The Movie Musical Project is a roughly bi-weekly essay series exploring the best and worst of movie musical filmmaking, with an eye to deriving principles from them that can be applied to a new wave of movie musicals. Join us. We brought wine.
The Sound of Music marked the end of an era both on stage and screen, albeit in markedly different ways. Famously, it was the last show that the legendary Oscar Hammerstein II wrote before his death, but more than that it was a callback to and a doubling-down on the style he made famous. Hammerstein had already written more dramatically complex shows and more stridently political shows by that point, as well as far more sophisticated lyrics, but The Sound of Music represents perhaps the simplest but also the most archetypal version of his tendencies as a writer – unabashedly sentimental, overtly socially-minded, and achingly human. Some have framed it as an artistic step back, but that would only be accurate in the sense that it served as something akin to a Greatest Hits record for Hammerstein’s signature aesthetic.

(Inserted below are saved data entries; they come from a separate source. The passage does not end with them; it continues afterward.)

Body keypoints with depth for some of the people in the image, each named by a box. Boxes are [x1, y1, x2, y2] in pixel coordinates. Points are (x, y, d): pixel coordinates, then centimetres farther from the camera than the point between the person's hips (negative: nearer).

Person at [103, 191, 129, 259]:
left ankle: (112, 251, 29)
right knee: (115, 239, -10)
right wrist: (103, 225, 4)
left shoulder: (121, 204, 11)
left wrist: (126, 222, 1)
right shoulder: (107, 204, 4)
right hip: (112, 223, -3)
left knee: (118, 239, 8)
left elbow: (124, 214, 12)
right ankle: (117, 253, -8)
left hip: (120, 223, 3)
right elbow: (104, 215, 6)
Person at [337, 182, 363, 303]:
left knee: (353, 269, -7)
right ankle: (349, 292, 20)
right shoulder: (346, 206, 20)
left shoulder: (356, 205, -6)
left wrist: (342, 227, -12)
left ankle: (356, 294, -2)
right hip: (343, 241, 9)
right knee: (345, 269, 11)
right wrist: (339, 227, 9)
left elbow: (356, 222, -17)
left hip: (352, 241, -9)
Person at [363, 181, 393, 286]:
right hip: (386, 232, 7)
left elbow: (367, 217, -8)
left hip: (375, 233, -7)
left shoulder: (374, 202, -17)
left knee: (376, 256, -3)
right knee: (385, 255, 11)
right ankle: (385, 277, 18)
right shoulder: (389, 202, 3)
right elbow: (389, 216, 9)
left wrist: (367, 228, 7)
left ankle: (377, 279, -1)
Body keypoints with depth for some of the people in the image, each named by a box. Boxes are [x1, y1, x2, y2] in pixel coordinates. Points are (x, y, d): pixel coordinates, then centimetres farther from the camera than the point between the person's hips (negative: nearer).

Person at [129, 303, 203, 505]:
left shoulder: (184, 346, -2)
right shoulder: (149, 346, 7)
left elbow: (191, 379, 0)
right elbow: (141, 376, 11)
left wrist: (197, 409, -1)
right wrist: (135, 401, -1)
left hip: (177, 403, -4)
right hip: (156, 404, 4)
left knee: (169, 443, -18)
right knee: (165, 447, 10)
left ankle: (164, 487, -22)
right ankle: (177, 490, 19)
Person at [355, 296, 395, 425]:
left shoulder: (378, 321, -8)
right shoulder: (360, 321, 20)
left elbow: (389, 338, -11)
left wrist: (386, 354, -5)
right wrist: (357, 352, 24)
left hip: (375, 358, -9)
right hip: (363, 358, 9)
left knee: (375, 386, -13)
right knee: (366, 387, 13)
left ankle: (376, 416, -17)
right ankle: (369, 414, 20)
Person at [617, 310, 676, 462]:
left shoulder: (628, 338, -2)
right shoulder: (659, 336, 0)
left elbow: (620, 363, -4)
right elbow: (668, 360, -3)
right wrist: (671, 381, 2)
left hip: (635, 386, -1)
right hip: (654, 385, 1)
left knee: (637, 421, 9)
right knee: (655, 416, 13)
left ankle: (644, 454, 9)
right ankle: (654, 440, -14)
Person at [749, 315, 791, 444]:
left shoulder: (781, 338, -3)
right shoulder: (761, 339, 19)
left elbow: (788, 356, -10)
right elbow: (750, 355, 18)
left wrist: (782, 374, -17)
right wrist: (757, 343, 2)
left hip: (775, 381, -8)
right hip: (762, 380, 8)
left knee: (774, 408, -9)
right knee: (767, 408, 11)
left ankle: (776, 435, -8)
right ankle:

The movie adaptation, for its part, was the last of the major Hollywood Rodgers & Hammerstein adaptations to be produced. By that point, its style could be justifiably seen as passe – after all, it had been four years since West Side Story had given the movie musical a (for its time) highly contemporary shot in the arm, and within seven years the most successful and acclaimed movie musical of the year would be Fosse’s Cabaret, a production that would owe a huge historical debt to Hammerstein’s oeuvre while being seemingly as stylistically distinct from it as possible. 1965 might have been the last year that The Sound of Music could have been as big a hit as it was on the big screen.